Transcribe each entry below exactly. Pictures do not go in the copy.

───── Data extract ─────

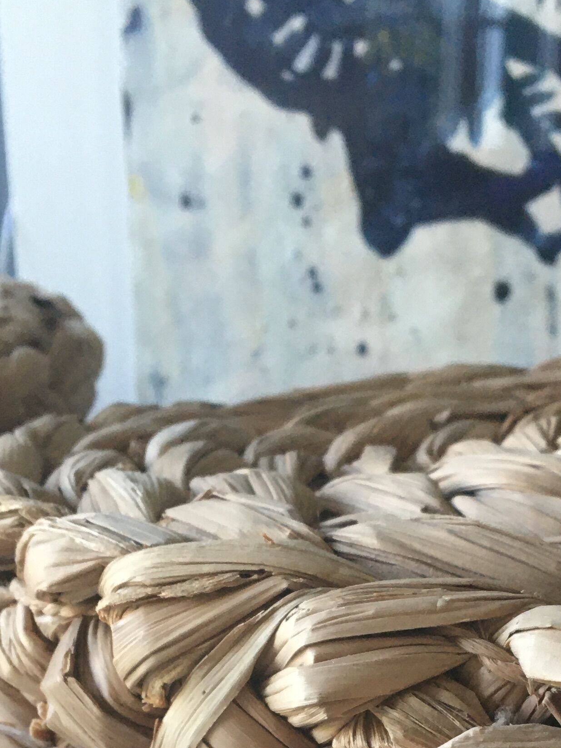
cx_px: 411
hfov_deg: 20.6
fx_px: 1534
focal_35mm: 71
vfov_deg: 25.9
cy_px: 761
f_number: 2.2
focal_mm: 4.15
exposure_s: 1/33
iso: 64
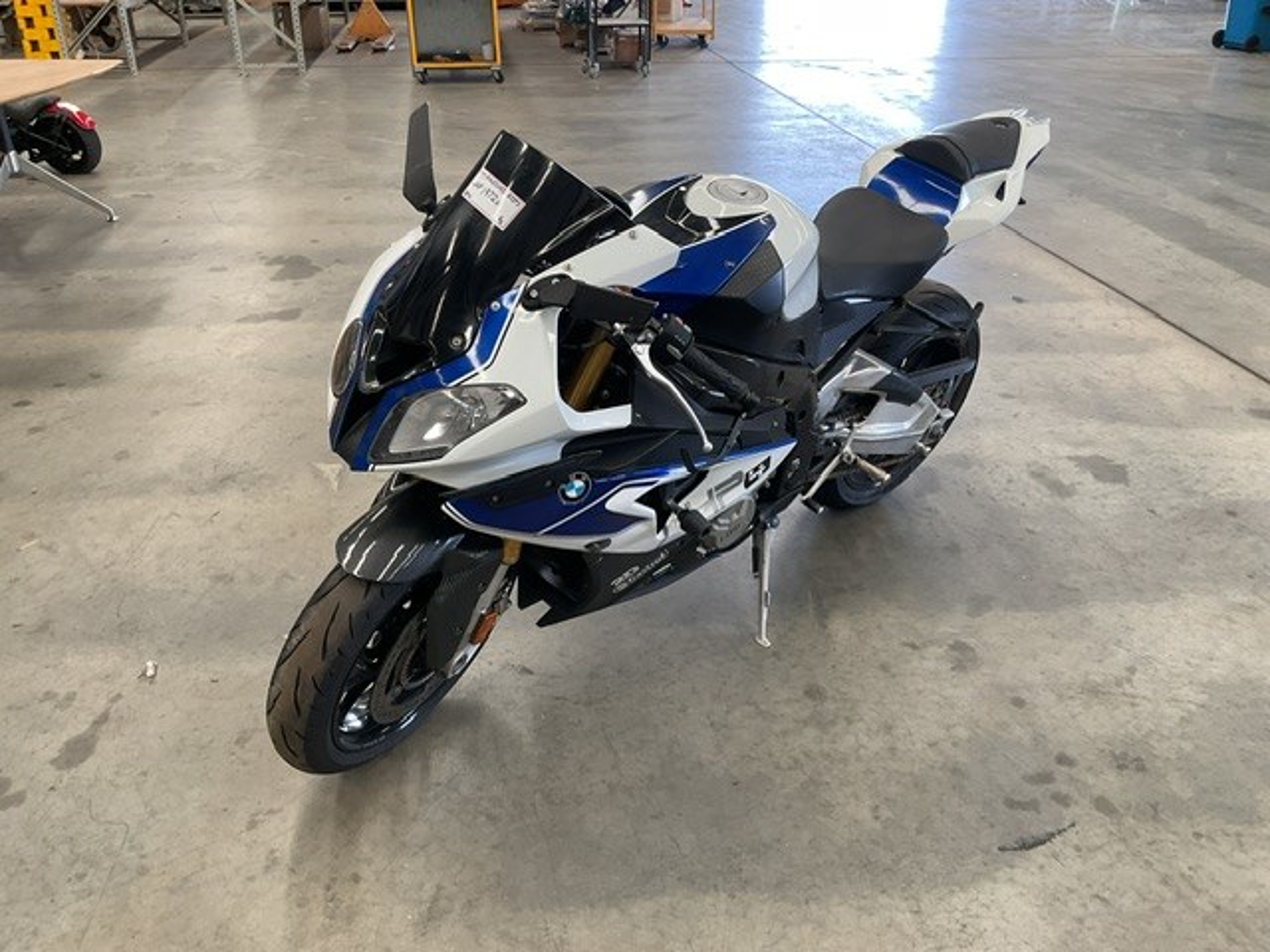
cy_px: 476
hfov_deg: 61.7
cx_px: 635
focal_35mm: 29
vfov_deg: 48.2
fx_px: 1064
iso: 64
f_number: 1.8
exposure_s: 1/60
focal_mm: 3
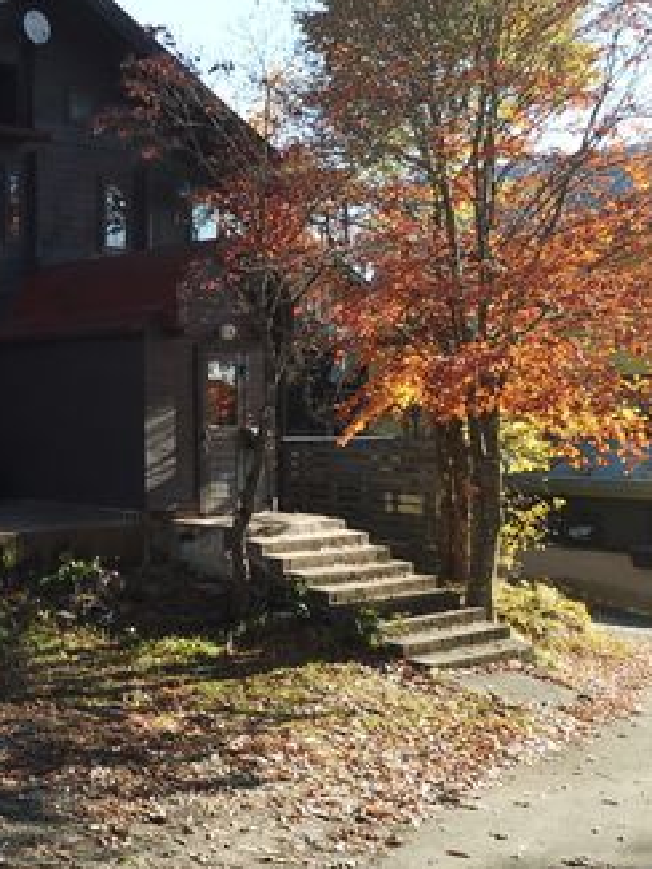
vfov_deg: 39.5
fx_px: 1205
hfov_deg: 27.2
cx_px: -104
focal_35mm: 48
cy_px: 345
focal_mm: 4.73
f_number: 2.2
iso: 109
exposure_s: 1/50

─────

# Result for this task
cx_px: 411
hfov_deg: 20.6
fx_px: 1534
focal_35mm: 71
vfov_deg: 25.9
cy_px: 761
f_number: 2.2
focal_mm: 4.15
exposure_s: 1/33
iso: 64
cy_px: 476
hfov_deg: 61.7
cx_px: 635
focal_35mm: 29
vfov_deg: 48.2
fx_px: 1064
iso: 64
f_number: 1.8
exposure_s: 1/60
focal_mm: 3
vfov_deg: 39.5
fx_px: 1205
hfov_deg: 27.2
cx_px: -104
focal_35mm: 48
cy_px: 345
focal_mm: 4.73
f_number: 2.2
iso: 109
exposure_s: 1/50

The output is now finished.